A Fracture Mechanics-Based Approach to Fatigue of Nitinol Tube

S. Robertson, Self, Fremont, CA; J. Stankiewicz, R. Ritchie, Lawrence Berkeley National Laboratory, Berkeley, CA

The traditional approach to biomedical device design for resistance to fatigue failure is based on a total-life philosophy for predicting safe in vivo operating conditions.  Although this approach is extremely useful for determining safe applied loads and displacements, it cannot predict the critical flaw size that may eventually lead to a cumulative damage and eventual failure in an implanted device subjected to millions of pulsatile cyclic loads.  There exists a dearth of relevant data in the literature on such fracture-mechanics based approaches to fatigue.

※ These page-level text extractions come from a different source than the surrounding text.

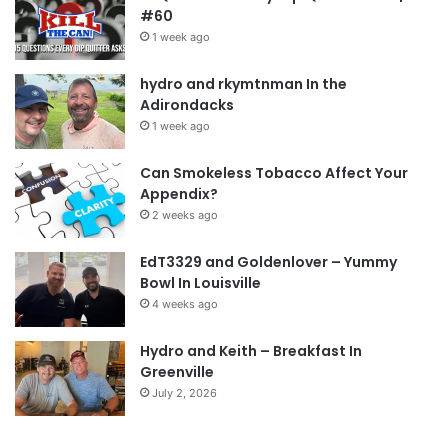
#60
1 week ago
hydro and rkymtnman In the
Adirondacks
1 week ago
Can Smokeless Tobacco Affect Your
Appendix?
2 weeks ago
EdT3329 and Goldenlover – Yummy
Bowl In Louisville
4 weeks ago
Hydro and Keith – Breakfast In
Greenville
July 2, 2026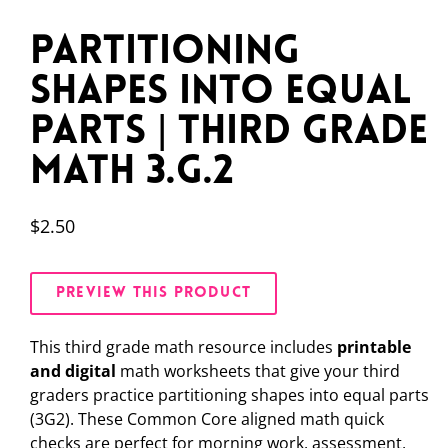
Partitioning
Shapes Into Equal
Parts | Third Grade
Math 3.G.2
$
2.50
PREVIEW THIS PRODUCT
This third grade math resource includes
printable
and digital
math worksheets that give your third
graders practice partitioning shapes into equal parts
(3G2). These Common Core aligned math quick
checks are perfect for morning work, assessment,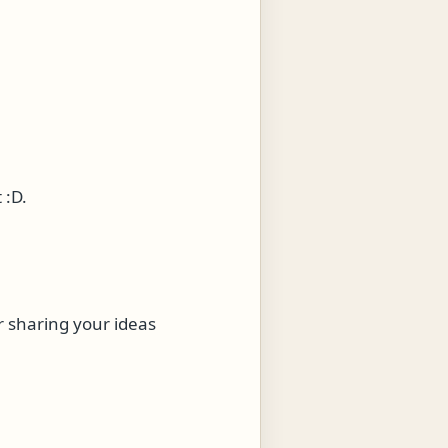
 :D.
r sharing your ideas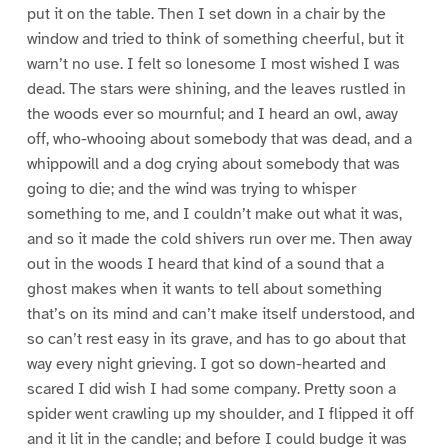
put it on the table. Then I set down in a chair by the
window and tried to think of something cheerful, but it
warn’t no use. I felt so lonesome I most wished I was
dead. The stars were shining, and the leaves rustled in
the woods ever so mournful; and I heard an owl, away
off, who-whooing about somebody that was dead, and a
whippowill and a dog crying about somebody that was
going to die; and the wind was trying to whisper
something to me, and I couldn’t make out what it was,
and so it made the cold shivers run over me. Then away
out in the woods I heard that kind of a sound that a
ghost makes when it wants to tell about something
that’s on its mind and can’t make itself understood, and
so can’t rest easy in its grave, and has to go about that
way every night grieving. I got so down-hearted and
scared I did wish I had some company. Pretty soon a
spider went crawling up my shoulder, and I flipped it off
and it lit in the candle; and before I could budge it was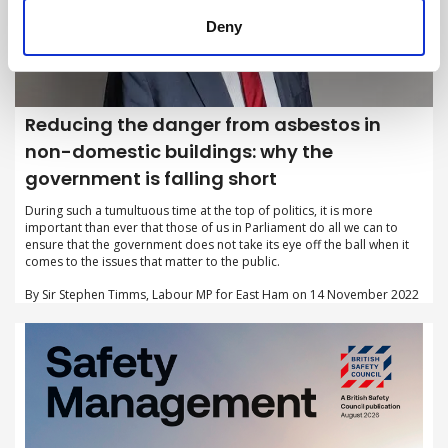
Deny
Reducing the danger from asbestos in
non-domestic buildings: why the
government is falling short
During such a tumultuous time at the top of politics, it is more
important than ever that those of us in Parliament do all we can to
ensure that the government does not take its eye off the ball when it
comes to the issues that matter to the public.
By Sir Stephen Timms, Labour MP for East Ham on 14 November 2022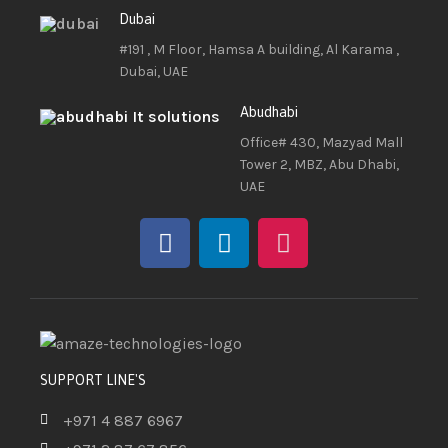
Dubai
#191 , M Floor, Hamsa A building, Al Karama ,
Dubai, UAE
Abudhabi
Office# 430, Mazyad Mall
Tower 2, MBZ, Abu Dhabi,
UAE
SUPPORT LINE'S
+971 4 887 6967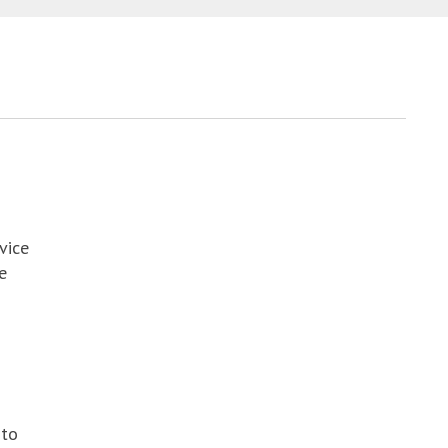
vice
e
 to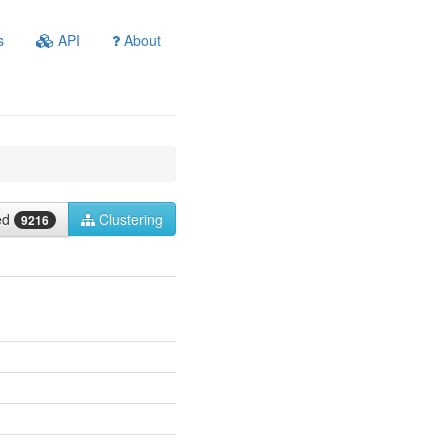
s
API
About
ied
Clustering
9216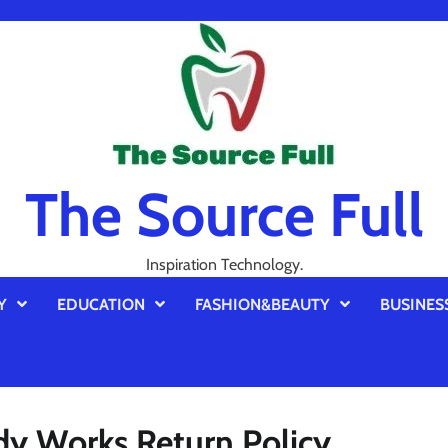
The Source Full
Inspiration Technology.
Y
EDUCATION
FASHION&BEAUTY
BUSINES
dy Works Return Policy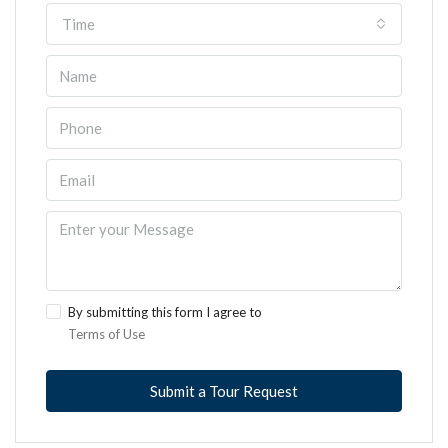
Time
By submitting this form I agree to
Terms of Use
Submit a Tour Request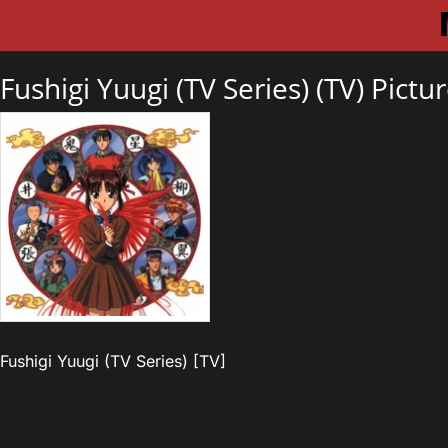
Fushigi Yuugi (TV Series) (TV) Pictu
Fushigi Yuugi (TV Series) [TV]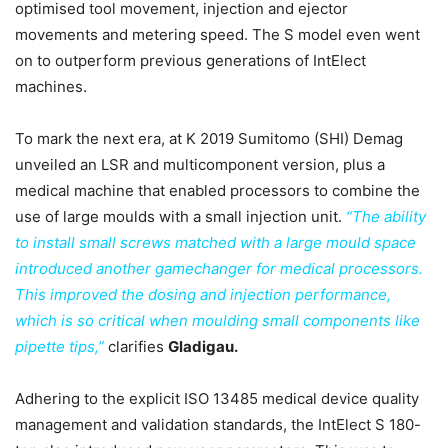
optimised tool movement, injection and ejector
movements and metering speed. The S model even went
on to outperform previous generations of IntElect
machines.
To mark the next era, at K 2019 Sumitomo (SHI) Demag
unveiled an LSR and multicomponent version, plus a
medical machine that enabled processors to combine the
use of large moulds with a small injection unit.
“The ability
to install small screws matched with a large mould space
introduced another gamechanger for medical processors.
This improved the dosing and injection performance,
which is so critical when moulding small components like
pipette tips,”
clarifies
Gladigau.
Adhering to the explicit ISO 13485 medical device quality
management and validation standards, the IntElect S 180-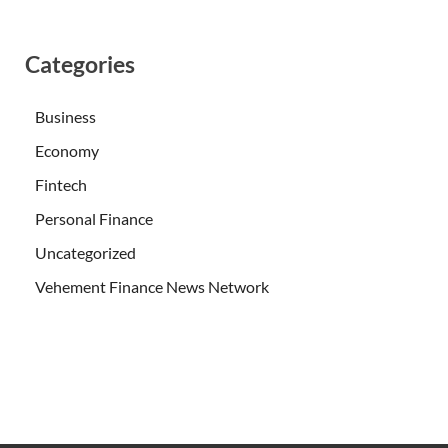
Categories
Business
Economy
Fintech
Personal Finance
Uncategorized
Vehement Finance News Network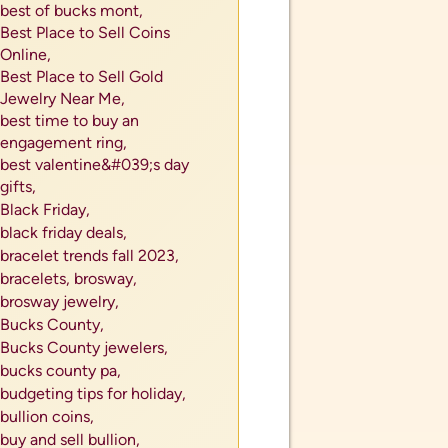
best of bucks mont,
Best Place to Sell Coins
Online,
Best Place to Sell Gold
Jewelry Near Me,
best time to buy an
engagement ring,
best valentine&#039;s day
gifts,
Black Friday,
black friday deals,
bracelet trends fall 2023,
bracelets,
brosway,
brosway jewelry,
Bucks County,
Bucks County jewelers,
als
bucks county pa,
tes or
budgeting tips for holiday,
bullion coins,
buy and sell bullion,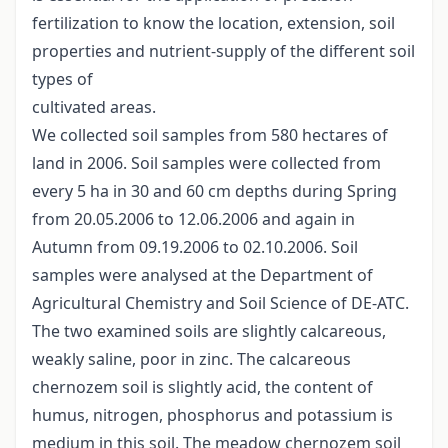
fertilization to know the location, extension, soil
properties and nutrient-supply of the different soil
types of
cultivated areas.
We collected soil samples from 580 hectares of
land in 2006. Soil samples were collected from
every 5 ha in 30 and 60 cm depths during Spring
from 20.05.2006 to 12.06.2006 and again in
Autumn from 09.19.2006 to 02.10.2006. Soil
samples were analysed at the Department of
Agricultural Chemistry and Soil Science of DE-ATC.
The two examined soils are slightly calcareous,
weakly saline, poor in zinc. The calcareous
chernozem soil is slightly acid, the content of
humus, nitrogen, phosphorus and potassium is
medium in this soil. The meadow chernozem soil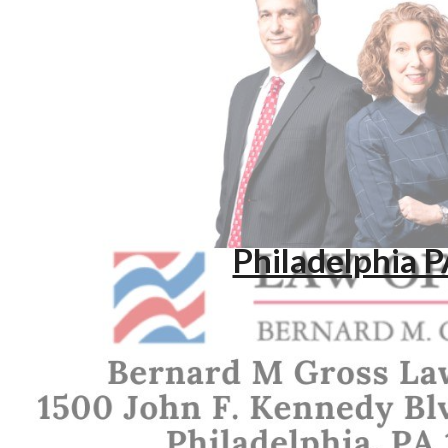
ip to main content
Skip to navigat
Philadelphia 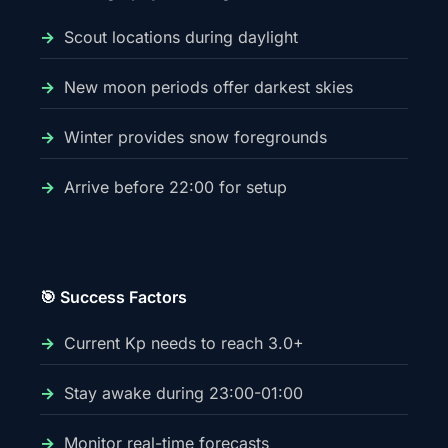
Scout locations during daylight
New moon periods offer darkest skies
Winter provides snow foregrounds
Arrive before 22:00 for setup
🎯 Success Factors
Current Kp needs to reach 3.0+
Stay awake during 23:00-01:00
Monitor real-time forecasts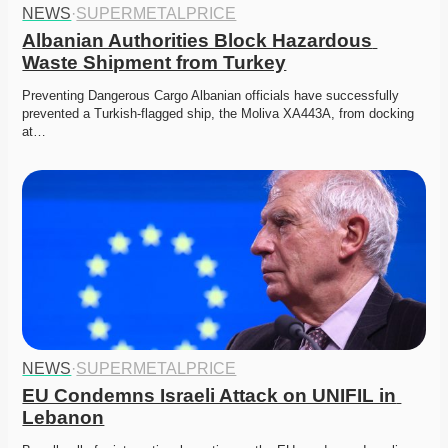
NEWS
·
SUPERMETALPRICE
Albanian Authorities Block Hazardous 
Waste Shipment from Turkey
Preventing Dangerous Cargo Albanian officials have successfully 
prevented a Turkish-flagged ship, the Moliva XA443A, from docking 
at…
NEWS
·
SUPERMETALPRICE
EU Condemns Israeli Attack on UNIFIL in 
Lebanon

Furthermore, the available literature shows fatigue response in product forms that are not appropriate for stent manufacture, namely bulk Nitinol bar and sheet.  The results presented here document the fatigue response in Nitinol tubing, similar to that used for medical device manufacture, which has undergone a series of shape setting procedures and has a resultant Af temperature of approximately 29°C. Fatigue-crack growth and threshold behavior at various frequencies (5 and 50 Hz) and load ratios (R = 0.1, 0.5, and 0.7) are presented; these results indicate that fatigue thresholds in the tubing are higher than previous values quoted in the literature for bulk Nitinol material.   Such results are used to provide quantitative estimates on the potential effect of flaws in limiting the life of endovascular stents and other Nitinol biomedical devices.